Ein Gruß an das lange Leben aus Tropea, Scilla und Diamante
Ein Schritt auf Pflastersteinen, la passeggiata winkt,
wenn sanft im Abendwinde das Meer in Gold versinkt. Man geht durch steile Gassen, ganz ohne Hast und Eile, Bewegung schenkt dem Leben die schönste aller Weile.
Das tiefe Blau des Meeres, das an die Klippen schlägt, atmet man im Winde, der Salz und Heilung trägt. Die Wellen klingen leise, das Ufer murmelt sacht und fegt den Alltagskummer fort mit seiner Meeresmacht.
Hoch oben auf den Felsen liegt weiß Tropeas Pracht,
wo Santa Maria auf ihrem Throne wacht. Der Blick schweift in die Ferne, weit über Meer und Land, und lässt die Seele atmen am hohen Felsenrand.
In der cucina duftet, was frisch das Netz beschert,
wo scharfes peperoncino das Blut mit Feuer nährt.
Die rote cipolla glänzt süß im Abendlicht,
wenn man beim Blick aufs Wasser von alten Zeiten spricht.
An der Riviera dei Cedri liegt Diamantes Pracht,
wo Zitrusblüten duften in warmer Sommernacht.
Der goldne Cedro leuchtet schwer und duftend am Geäst, während ein Hauch von Frische uns la vita feiern lässt.
Am Tisch beim pranzo sitzen die Lieben Hand in Hand, die famiglia webt ein starkes, unzerreißbares Band. Man redet, lacht und scherzt, bis Einsamkeit verfliegt, weil in der Gemeinschaft das Herz den Kummer besiegt.
Basta! ruft die Stimme, wenn der Magen Sättigung spürt, weil Maß und kluger Sinn uns durch den Genuss geführt. Man kostet all die Gaben, doch kennt dabei das Maß und hört das Meer noch rauschen hinaus bis auf die Straß’.
Ein Schluck vom tiefen Cirò, der im Pokale blinkt,
während die Sonne purpurn im weiten Meere sinkt.
Salute! tönt es leise, mit Maß und Sinn getrunken,
ist man im stillen Glück des Augenblicks versunken.
Il riposo ruft am Mittag, die Welt hält inne sacht, wenn über heißen Klippen die Sonne flimmernd wacht.
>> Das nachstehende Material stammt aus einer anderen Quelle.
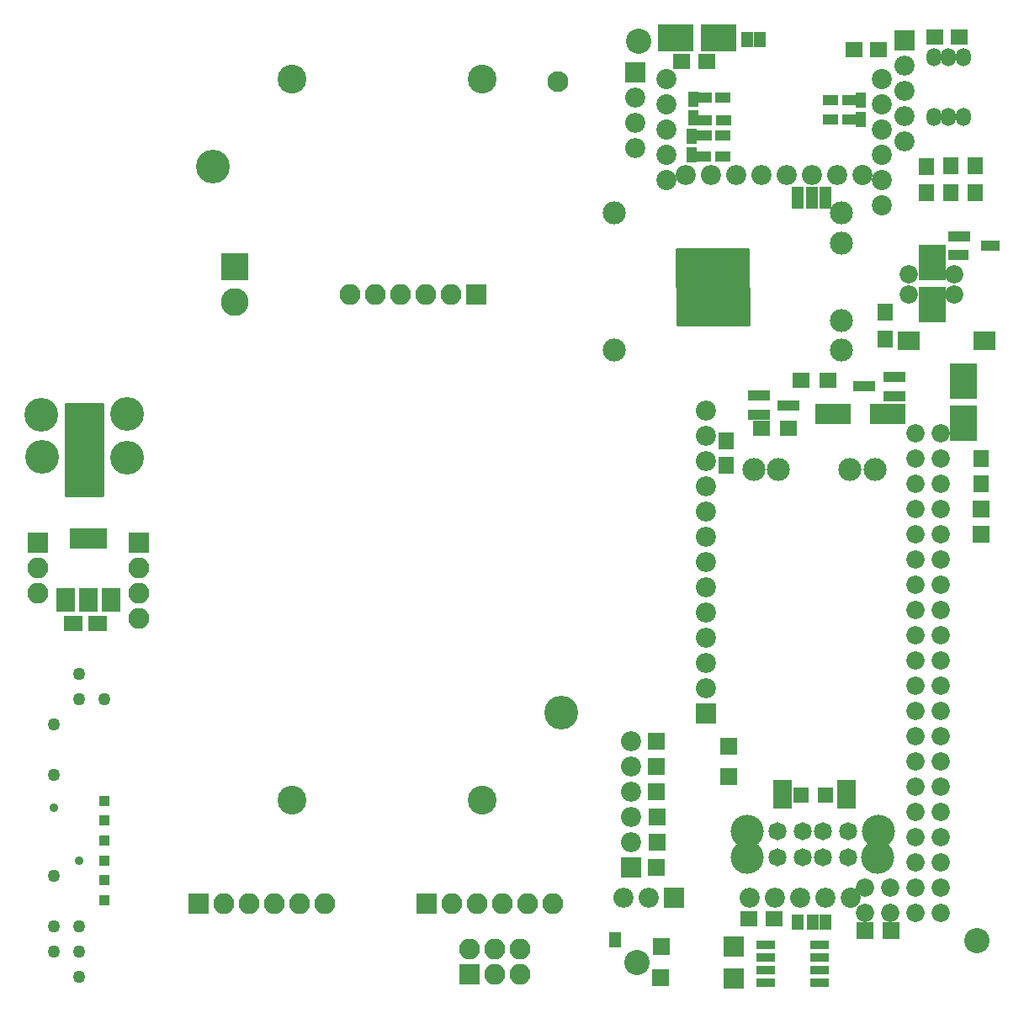
<source format=gbs>
%MOIN*%
%OFA0B0*%
%FSLAX46Y46*%
%IPPOS*%
%LPD*%
%ADD10C,0.0039370078740157488*%
%ADD11C,0.1*%
%ADD12R,0.048031496062992125X0.032283464566929133*%
%ADD13R,0.087401574803149612X0.044094488188976384*%
%ADD14O,0.091338582677165353X0.091338582677165353*%
%ADD15R,0.079527559055118116X0.079527559055118116*%
%ADD16O,0.079527559055118116X0.079527559055118116*%
%ADD17C,0.0725984251968504*%
%ADD18R,0.063779527559055124X0.07165354330708662*%
%ADD19R,0.07165354330708662X0.07165354330708662*%
%ADD20R,0.1425196850393701X0.079527559055118116*%
%ADD21R,0.050787401574803152X0.0625984251968504*%
%ADD22R,0.07165354330708662X0.063779527559055124*%
%ADD23C,0.079527559055118116*%
%ADD24R,0.073622047244094491X0.036220472440944888*%
%ADD25R,0.083464566929133871X0.081496062992125987*%
%ADD26R,0.13858267716535433X0.1110236220472441*%
%ADD27O,0.059842519685039376X0.0725984251968504*%
%ADD28R,0.061811023622047247X0.061811023622047247*%
%ADD29R,0.07165354330708662X0.061811023622047247*%
%ADD30R,0.061811023622047247X0.07165354330708662*%
%ADD31R,0.059842519685039376X0.042125984251968507*%
%ADD32R,0.042125984251968507X0.059842519685039376*%
%ADD33C,0.07165354330708662*%
%ADD34C,0.13070866141732285*%
%ADD35C,0.091338582677165353*%
%ADD36R,0.0725984251968504X0.11496062992125984*%
%ADD37R,0.1110236220472441X0.13858267716535433*%
%ADD38R,0.079527559055118116X0.044094488188976384*%
%ADD39R,0.075590551181102361X0.044094488188976384*%
%ADD40R,0.091338582677165353X0.075590551181102361*%
%ADD41C,0.01*%
%ADD52C,0.0078740157480314977*%
%ADD53C,0.1141732283464567*%
%ADD54C,0.082677165354330714*%
%ADD55C,0.13385826771653545*%
%ADD56C,0.11023622047244094*%
%ADD57R,0.11023622047244094X0.11023622047244094*%
%ADD58C,0.0078740157480314977*%
%ADD59R,0.082677165354330714X0.082677165354330714*%
%ADD60O,0.082677165354330714X0.082677165354330714*%
%ADD61C,0.0078740157480314977*%
%ADD62R,0.082677165354330714X0.082677165354330714*%
%ADD63O,0.082677165354330714X0.082677165354330714*%
%ADD64C,0.0078740157480314977*%
%ADD65R,0.074803149606299218X0.064960629921259838*%
%ADD66R,0.082677165354330714X0.082677165354330714*%
%ADD67O,0.082677165354330714X0.082677165354330714*%
%ADD68R,0.14960629921259844X0.07874015748031496*%
%ADD69R,0.074803149606299218X0.094488188976377951*%
%ADD70C,0.005905511811023622*%
%ADD71R,0.04X0.04*%
%ADD72C,0.05*%
%ADD73C,0.035*%
%ADD74C,0.0078740157480314977*%
%ADD75C,0.13385826771653545*%
%ADD76C,0.01*%
%ADD77C,0.0078740157480314977*%
%ADD78R,0.082677165354330714X0.082677165354330714*%
%ADD79O,0.082677165354330714X0.082677165354330714*%
%ADD80C,0.0078740157480314977*%
%LPD*%
G01G01*
D10*
D11*
X0000728346Y0005511811D02*
X0002492125Y0003783464D03*
D12*
X0003177546Y0003136411D03*
X0003177546Y0003163970D03*
X0003177546Y0003191529D03*
D13*
X0002969291Y0002304409D03*
X0002969291Y0002379212D03*
X0003087401Y0002341811D03*
D14*
X0002394661Y0003103118D03*
X0002394661Y0002559811D03*
X0003294661Y0003103118D03*
X0003294661Y0002985007D03*
X0003294661Y0002677921D03*
X0003294661Y0002559811D03*
D15*
X0002463346Y0000511811D03*
D16*
X0002463346Y0000611811D03*
X0002463346Y0000711811D03*
X0002463346Y0000811811D03*
X0002463346Y0000911810D03*
X0002463346Y0001011811D03*
D17*
X0003562346Y0002781811D03*
X0003562346Y0002861811D03*
X0003742346Y0002861811D03*
X0003742346Y0002781811D03*
D15*
X0002758346Y0001121811D03*
D16*
X0002758346Y0001221811D03*
X0002758346Y0001321811D03*
X0002758346Y0001421811D03*
X0002758346Y0001521811D03*
X0002758346Y0001621811D03*
X0002758346Y0001721810D03*
X0002758346Y0001821811D03*
X0002758346Y0001921810D03*
X0002758346Y0002021811D03*
X0002758346Y0002121811D03*
X0002758346Y0002221811D03*
X0002758346Y0002321811D03*
D18*
X0003824346Y0003288960D03*
X0003824346Y0003182661D03*
D19*
X0003848346Y0001931811D03*
X0003848346Y0001831811D03*
D15*
X0002478346Y0003661810D03*
D16*
X0002478346Y0003561811D03*
X0002478346Y0003461811D03*
X0002478346Y0003361811D03*
D20*
X0003478614Y0002307810D03*
X0003262078Y0002307810D03*
D21*
X0002971543Y0003789811D03*
X0002921149Y0003789811D03*
D15*
X0003546346Y0003787811D03*
D16*
X0003546346Y0003687811D03*
X0003546346Y0003587811D03*
X0003546346Y0003487811D03*
X0003546346Y0003387811D03*
D13*
X0003505401Y0002453212D03*
X0003505401Y0002378409D03*
X0003387291Y0002415810D03*
D22*
X0003242645Y0002439011D03*
X0003136346Y0002439011D03*
D18*
X0003728346Y0003288960D03*
X0003728346Y0003182661D03*
X0003632874Y0003288385D03*
X0003632874Y0003182086D03*
D19*
X0003490846Y0000259311D03*
X0003388346Y0000259311D03*
X0002563346Y0000511811D03*
X0002563346Y0000911810D03*
X0002563346Y0000811811D03*
X0002563346Y0001011811D03*
X0002578740Y0000074803D03*
X0002848346Y0000991810D03*
X0002848346Y0000871811D03*
X0002564346Y0000711811D03*
X0002564346Y0000611811D03*
D23*
X0002602346Y0003633811D03*
X0002602346Y0003533811D03*
X0002602346Y0003433811D03*
X0002602346Y0003333811D03*
X0002602346Y0003233811D03*
X0003456677Y0003633811D03*
X0003456677Y0003533811D03*
X0003456677Y0003433811D03*
X0003456677Y0003333811D03*
X0003456677Y0003233811D03*
X0003456677Y0003133811D03*
D22*
X0002980196Y0002249310D03*
X0003086496Y0002249310D03*
D24*
X0002995748Y0000053811D03*
X0002995748Y0000103810D03*
X0002995748Y0000153811D03*
X0002995748Y0000203810D03*
X0003208346Y0000203810D03*
X0003208346Y0000153811D03*
X0003208346Y0000103810D03*
X0003208346Y0000053811D03*
D25*
X0002868346Y0000069881D03*
X0002868346Y0000197834D03*
D26*
X0002808992Y0003797811D03*
X0002639700Y0003797811D03*
D19*
X0002580846Y0000196810D03*
D27*
X0003661417Y0003484251D03*
X0003720472Y0003484251D03*
X0003779527Y0003484251D03*
X0003661417Y0003720472D03*
X0003779527Y0003720472D03*
X0003720472Y0003720472D03*
D28*
X0003232559Y0000796811D03*
X0003134133Y0000796811D03*
D29*
X0002762346Y0003703810D03*
X0002663921Y0003703810D03*
X0003442559Y0003751810D03*
X0003344133Y0003751810D03*
D30*
X0002838346Y0002201811D03*
X0002838346Y0002103385D03*
D29*
X0003664133Y0003801811D03*
X0003762559Y0003801811D03*
D30*
X0003848346Y0002130236D03*
X0003848346Y0002031811D03*
D31*
X0003253544Y0003472411D03*
X0003328348Y0003472411D03*
D32*
X0003372346Y0003474009D03*
X0003372346Y0003548812D03*
D31*
X0003328548Y0003551411D03*
X0003253744Y0003551411D03*
X0002825349Y0003328411D03*
X0002750546Y0003328411D03*
D32*
X0002703346Y0003332409D03*
X0002703346Y0003407212D03*
D31*
X0002750944Y0003411811D03*
X0002825748Y0003411811D03*
X0002828346Y0003471811D03*
X0002753543Y0003471811D03*
D32*
X0002708346Y0003479409D03*
X0002708346Y0003554212D03*
D31*
X0002750944Y0003561811D03*
X0002825748Y0003561811D03*
D29*
X0002929133Y0000306811D03*
X0003027559Y0000306811D03*
D12*
X0002398346Y0000209310D03*
X0002398346Y0000236870D03*
X0003231946Y0003136111D03*
X0003231946Y0003163670D03*
X0003231946Y0003191229D03*
X0003122146Y0003191129D03*
X0003122146Y0003163570D03*
X0003122146Y0003136011D03*
X0003180846Y0000279251D03*
X0003180846Y0000306811D03*
X0003233346Y0000279251D03*
X0003233346Y0000306811D03*
X0003123346Y0000279251D03*
X0003123346Y0000306811D03*
D33*
X0003320767Y0000549192D03*
X0003220767Y0000549192D03*
X0003140846Y0000549192D03*
X0003040846Y0000549192D03*
D34*
X0003440846Y0000654311D03*
X0002922736Y0000654311D03*
D15*
X0002630846Y0000391810D03*
D16*
X0002530846Y0000391810D03*
X0002430846Y0000391810D03*
D33*
X0003042425Y0000653811D03*
X0003142425Y0000653811D03*
X0003222346Y0000653811D03*
X0003322346Y0000653811D03*
D34*
X0002922346Y0000548692D03*
X0003440456Y0000548692D03*
D23*
X0003330846Y0000391810D03*
D16*
X0003230846Y0000391810D03*
X0003130846Y0000391810D03*
X0003030846Y0000391810D03*
X0002930846Y0000391810D03*
D17*
X0003588346Y0002231811D03*
X0003688346Y0002231811D03*
X0003588346Y0002131810D03*
X0003688346Y0002131810D03*
X0003588346Y0002031811D03*
X0003688346Y0002031811D03*
X0003588346Y0001931811D03*
X0003688346Y0001931811D03*
X0003588346Y0001831811D03*
X0003688346Y0001831811D03*
X0003588346Y0001731811D03*
X0003688346Y0001731811D03*
X0003588346Y0001631810D03*
X0003688346Y0001631810D03*
X0003588346Y0001531811D03*
X0003688346Y0001531811D03*
X0003588346Y0001431810D03*
X0003688346Y0001431810D03*
X0003588346Y0001331811D03*
X0003688346Y0001331811D03*
X0003588346Y0001231810D03*
X0003688346Y0001231810D03*
X0003588346Y0001131811D03*
X0003688346Y0001131811D03*
X0003588346Y0001031811D03*
X0003688346Y0001031811D03*
X0003588346Y0000931811D03*
X0003688346Y0000931811D03*
X0003588346Y0000831811D03*
X0003688346Y0000831811D03*
X0003588346Y0000731810D03*
X0003688346Y0000731810D03*
X0003588346Y0000631811D03*
X0003688346Y0000631811D03*
X0003588346Y0000531810D03*
X0003688346Y0000531810D03*
X0003588346Y0000431810D03*
X0003688346Y0000431810D03*
X0003588346Y0000331810D03*
X0003688346Y0000331810D03*
X0003488346Y0000431810D03*
X0003488346Y0000331810D03*
X0003388346Y0000431810D03*
X0003388346Y0000331810D03*
D35*
X0003046881Y0002087811D03*
X0002948456Y0002087811D03*
X0003428771Y0002087811D03*
X0003330346Y0002087811D03*
D36*
X0003062629Y0000799425D03*
X0003314598Y0000799425D03*
D37*
X0003656346Y0002739165D03*
X0003656346Y0002908456D03*
X0003778346Y0002269165D03*
X0003778346Y0002438456D03*
D23*
X0003378946Y0003254811D03*
D16*
X0003278946Y0003254811D03*
X0003178946Y0003254811D03*
X0003078946Y0003254811D03*
X0002978946Y0003254811D03*
X0002878946Y0003254811D03*
X0002778946Y0003254811D03*
X0002678946Y0003254811D03*
D38*
X0003760099Y0002935609D03*
D13*
X0003764036Y0003010412D03*
D39*
X0003886083Y0002973011D03*
D18*
X0003467746Y0002603311D03*
X0003467746Y0002709611D03*
D40*
X0003863146Y0002595811D03*
X0003563146Y0002595811D03*
D11*
X0002484251Y0000133858D03*
X0003832677Y0000220472D03*
D41*
G36*
X0002928130Y0002658845D02*
X0002644730Y0002660777D01*
X0002643762Y0002961011D01*
X0002927162Y0002961011D01*
X0002928130Y0002658845D01*
X0002928130Y0002658845D01*
G37*
X0002928130Y0002658845D02*
X0002644730Y0002660777D01*
X0002643762Y0002961011D01*
X0002927162Y0002961011D01*
X0002928130Y0002658845D01*
G04 next file*
G04 Gerber Fmt 4.6, Leading zero omitted, Abs format (unit mm)*
G04 Created by KiCad (PCBNEW 4.0.4-stable) date 05/07/17 02:49:31*
G01G01*
G04 APERTURE LIST*
G04 APERTURE END LIST*
D52*
D53*
X-0004409448Y0006141732D02*
X0001120078Y0003631889D03*
X0001872047Y0003631889D03*
X0001120078Y0000777559D03*
X0001872047Y0000777559D03*
D54*
X0002173228Y0003622047D03*
D55*
X0000807086Y0003287401D03*
X0002185039Y0001122047D03*
D56*
X0000892859Y0002751651D03*
D57*
X0000892859Y0002889447D03*
G04 next file*
G04 Gerber Fmt 4.6, Leading zero omitted, Abs format (unit mm)*
G04 Created by KiCad (PCBNEW 4.0.4-stable) date 05/07/17 05:40:39*
G01G01*
G04 APERTURE LIST*
G04 APERTURE END LIST*
D58*
D59*
X-0004251968Y0007125984D02*
X0001850196Y0002781496D03*
D60*
X0001750196Y0002781496D03*
X0001650196Y0002781496D03*
X0001550196Y0002781496D03*
X0001450196Y0002781496D03*
X0001350196Y0002781496D03*
G04 next file*
G04 Gerber Fmt 4.6, Leading zero omitted, Abs format (unit mm)*
G04 Created by KiCad (PCBNEW 4.0.4-stable) date 05/07/17 06:05:31*
G01G01*
G04 APERTURE LIST*
G04 APERTURE END LIST*
D61*
D62*
X0007755905Y-0003976377D02*
X0001653740Y0000368110D03*
D63*
X0001753740Y0000368110D03*
X0001853740Y0000368110D03*
X0001953740Y0000368110D03*
X0002053740Y0000368110D03*
X0002153740Y0000368110D03*
D62*
X0001821259Y0000086614D03*
D63*
X0001821259Y0000186614D03*
X0001921259Y0000086614D03*
X0001921259Y0000186614D03*
X0002021259Y0000086614D03*
X0002021259Y0000186614D03*
G04 next file*
G04 Gerber Fmt 4.6, Leading zero omitted, Abs format (unit mm)*
G04 Created by KiCad (PCBNEW 4.0.4-stable) date 03/14/17 02:45:12*
G01G01*
G04 APERTURE LIST*
G04 APERTURE END LIST*
D64*
D65*
X0005511811Y-0002204724D02*
X0000251810Y0001475275D03*
X0000350236Y0001475275D03*
D66*
X0000111811Y0001795275D03*
D67*
X0000111811Y0001695275D03*
X0000111811Y0001595275D03*
D66*
X0000511811Y0001795275D03*
D67*
X0000511811Y0001695275D03*
X0000511811Y0001595275D03*
X0000511811Y0001495275D03*
D68*
X0000311810Y0001812007D03*
D69*
X0000311810Y0001571259D03*
X0000221259Y0001571259D03*
X0000402362Y0001571259D03*
G04 next file*
G04 Gerber Fmt 4.6, Leading zero omitted, Abs format (unit mm)*
G04 Created by KiCad (PCBNEW 4.0.4-stable) date 03/14/17 04:06:51*
G01G01*
G04 APERTURE LIST*
G04 APERTURE END LIST*
D70*
D71*
X0008425196Y-0004842519D02*
X0000375196Y0000616850D03*
X0000375196Y0000538110D03*
X0000375196Y0000695590D03*
X0000375196Y0000459370D03*
X0000375196Y0000774330D03*
X0000375196Y0000380629D03*
D72*
X0000375196Y0001177480D03*
X0000175196Y0000277480D03*
X0000175196Y0000177480D03*
X0000275196Y0000177480D03*
X0000275196Y0000277480D03*
X0000275196Y0000077480D03*
X0000175196Y0000477480D03*
X0000275196Y0001277480D03*
X0000175196Y0001077480D03*
X0000175196Y0000877480D03*
X0000275196Y0001177480D03*
D73*
X0000275196Y0000537480D03*
X0000175196Y0000747480D03*
G04 next file*
G04 Gerber Fmt 4.6, Leading zero omitted, Abs format (unit mm)*
G04 Created by KiCad (PCBNEW 4.0.4-stable) date 05/07/17 07:19:11*
G01G01*
G04 APERTURE LIST*
G04 APERTURE END LIST*
D74*
D75*
X-0005511811Y0005826771D02*
X0000125984Y0002304133D03*
X0000128937Y0002135826D03*
X0000466535Y0002307086D03*
X0000465551Y0002132874D03*
D76*
G36*
X0000369015Y0001983346D02*
X0000221535Y0001983346D01*
X0000221535Y0002347362D01*
X0000369015Y0002347362D01*
X0000369015Y0001983346D01*
X0000369015Y0001983346D01*
G37*
X0000369015Y0001983346D02*
X0000221535Y0001983346D01*
X0000221535Y0002347362D01*
X0000369015Y0002347362D01*
X0000369015Y0001983346D01*
G04 next file*
G04 Gerber Fmt 4.6, Leading zero omitted, Abs format (unit mm)*
G04 Created by KiCad (PCBNEW 4.0.4-stable) date 05/07/17 05:40:39*
G01G01*
G04 APERTURE LIST*
G04 APERTURE END LIST*
D77*
D78*
X0006850393Y-0003976377D02*
X0000748228Y0000368110D03*
D79*
X0000848228Y0000368110D03*
X0000948228Y0000368110D03*
X0001048228Y0000368110D03*
X0001148228Y0000368110D03*
X0001248228Y0000368110D03*
G04 next file*
G04 Gerber Fmt 4.6, Leading zero omitted, Abs format (unit mm)*
G04 Created by KiCad (PCBNEW 4.0.4-stable) date 05/08/17 19:25:46*
G01G01*
G04 APERTURE LIST*
G04 APERTURE END LIST*
D80*
M02*
</source>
Vom nahen Strand her zieht ein kühler Wind entgegen, dolce far niente schenkt dem müden Geist den Segen.
In Scillas alten Gassen, wo Charybdis einst gedroht,
wiegt Chianalea leise das bunte Fischerboot.
Dort, wo die Häuser kühn am wilden Wasser stehn,
lässt sich die Kunst der Ruhe bis heute deutlich sehn.
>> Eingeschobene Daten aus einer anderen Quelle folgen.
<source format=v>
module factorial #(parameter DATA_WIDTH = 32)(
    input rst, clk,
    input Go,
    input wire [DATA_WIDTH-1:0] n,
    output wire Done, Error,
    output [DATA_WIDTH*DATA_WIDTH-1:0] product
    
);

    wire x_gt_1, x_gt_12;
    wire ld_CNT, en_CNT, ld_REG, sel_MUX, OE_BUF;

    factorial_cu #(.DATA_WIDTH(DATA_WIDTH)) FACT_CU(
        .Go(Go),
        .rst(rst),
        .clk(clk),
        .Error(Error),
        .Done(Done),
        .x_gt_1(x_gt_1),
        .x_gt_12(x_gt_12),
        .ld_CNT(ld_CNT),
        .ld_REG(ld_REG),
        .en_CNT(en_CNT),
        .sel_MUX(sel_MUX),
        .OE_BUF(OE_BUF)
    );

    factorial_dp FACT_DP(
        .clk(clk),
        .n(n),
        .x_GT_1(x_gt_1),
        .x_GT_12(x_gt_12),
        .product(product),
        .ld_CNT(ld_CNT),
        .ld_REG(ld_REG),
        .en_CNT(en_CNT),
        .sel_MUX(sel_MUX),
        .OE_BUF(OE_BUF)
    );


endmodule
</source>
Auf der belebten piazza, den caffè in der Hand,
schaut man hinaus aufs Wasser und weit zum fernen Strand. Amici für ein Leben, die durch die Jahre gehn, lassen uns selbst im Alter niemals einsam stehn.
So feiert man la vita, das Dasein rau und rein, an Kalabriens Küsten darf das Herz ganz bei sich sein. Die Jahre ziehn vorüber, das Meer hält uns in Schwung, la dolce vita hält das Herz bis ins hohe Alter jung.